-- DATA LISTING follows --

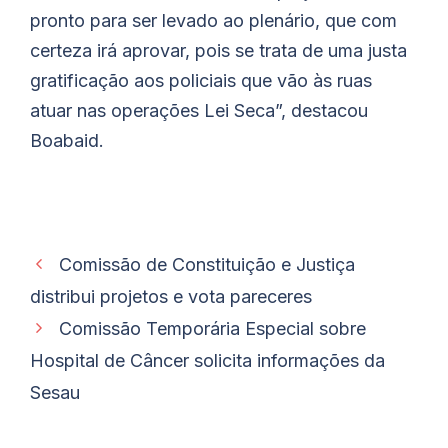
pronto para ser levado ao plenário, que com
certeza irá aprovar, pois se trata de uma justa
gratificação aos policiais que vão às ruas
atuar nas operações Lei Seca”, destacou
Boabaid.
Comissão de Constituição e Justiça
distribui projetos e vota pareceres
Comissão Temporária Especial sobre
Hospital de Câncer solicita informações da
Sesau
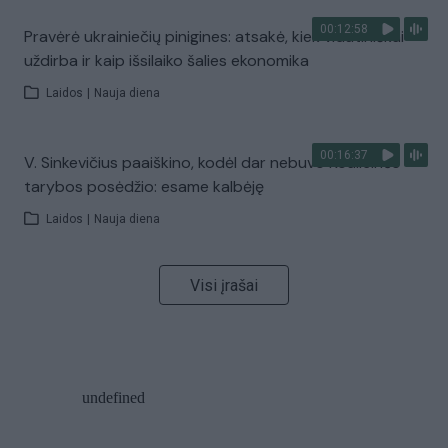
00:12:58
Pravėrė ukrainiečių pinigines: atsakė, kiek vidutiniškai
uždirba ir kaip išsilaiko šalies ekonomika
Laidos
|
Nauja diena
00:16:37
V. Sinkevičius paaiškino, kodėl dar nebuvo Koalicinės
tarybos posėdžio: esame kalbėję
Laidos
|
Nauja diena
Visi įrašai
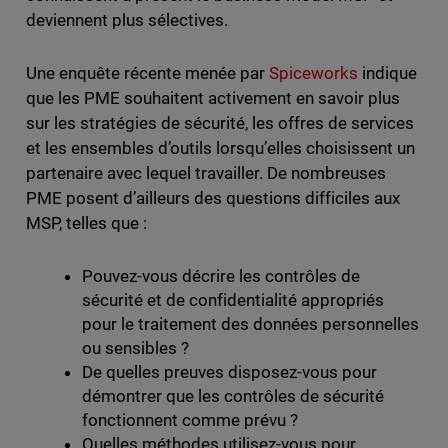
deviennent plus sélectives.
Une enquête récente menée par
Spiceworks
indique
que les PME souhaitent activement en savoir plus
sur les stratégies de sécurité, les offres de services
et les ensembles d’outils lorsqu’elles choisissent un
partenaire avec lequel travailler. De nombreuses
PME posent d’ailleurs des questions difficiles aux
MSP, telles que :
Pouvez-vous décrire les contrôles de
sécurité et de confidentialité appropriés
pour le traitement des données personnelles
ou sensibles ?
De quelles preuves disposez-vous pour
démontrer que les contrôles de sécurité
fonctionnent comme prévu ?
Quelles méthodes utilisez-vous pour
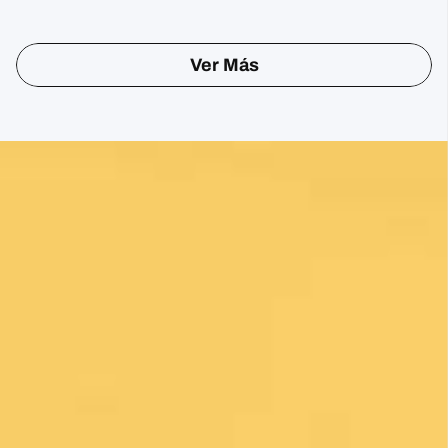
Sharon Gavin
1 month ago
Fantastic service and would highly recommend.
Ver Más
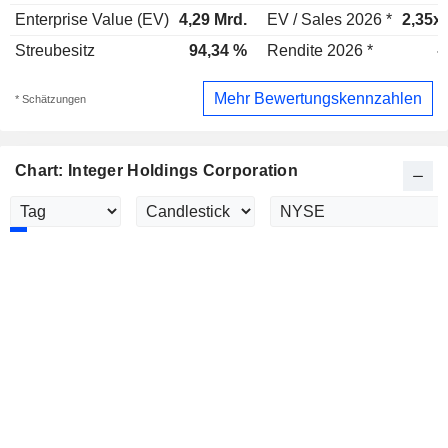
Enterprise Value (EV)
4,29 Mrd.
EV / Sales 2026 *
2,35x
Streubesitz
94,34 %
Rendite 2026 *
-
Mehr Bewertungskennzahlen
* Schätzungen
Chart: Integer Holdings Corporation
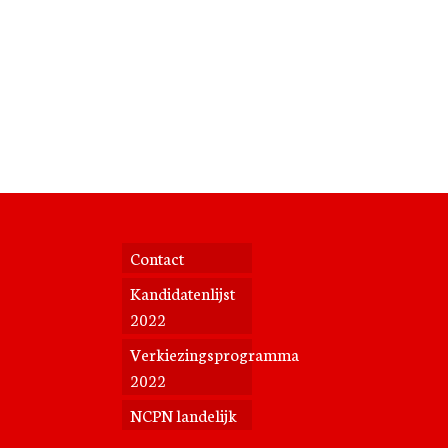
Contact
Kandidatenlijst
2022
Verkiezingsprogramma
2022
NCPN landelijk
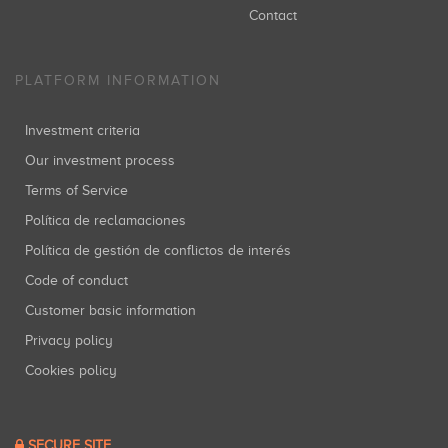
Contact
PLATFORM INFORMATION
Investment criteria
Our investment process
Terms of Service
Política de reclamaciones
Política de gestión de conflictos de interés
Code of conduct
Customer basic information
Privacy policy
Cookies policy
SECURE SITE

-- DATA LISTING concluded --

=== WHAT YOU SHOULD DO ===
All lines from the one that contains "Política de gestión de conflictos de interés" to the last line above must be given again exactly, with both included and nothing added.

=== EXERCISE SOLUTION ===
Política de gestión de conflictos de interés
Code of conduct
Customer basic information
Privacy policy
Cookies policy
SECURE SITE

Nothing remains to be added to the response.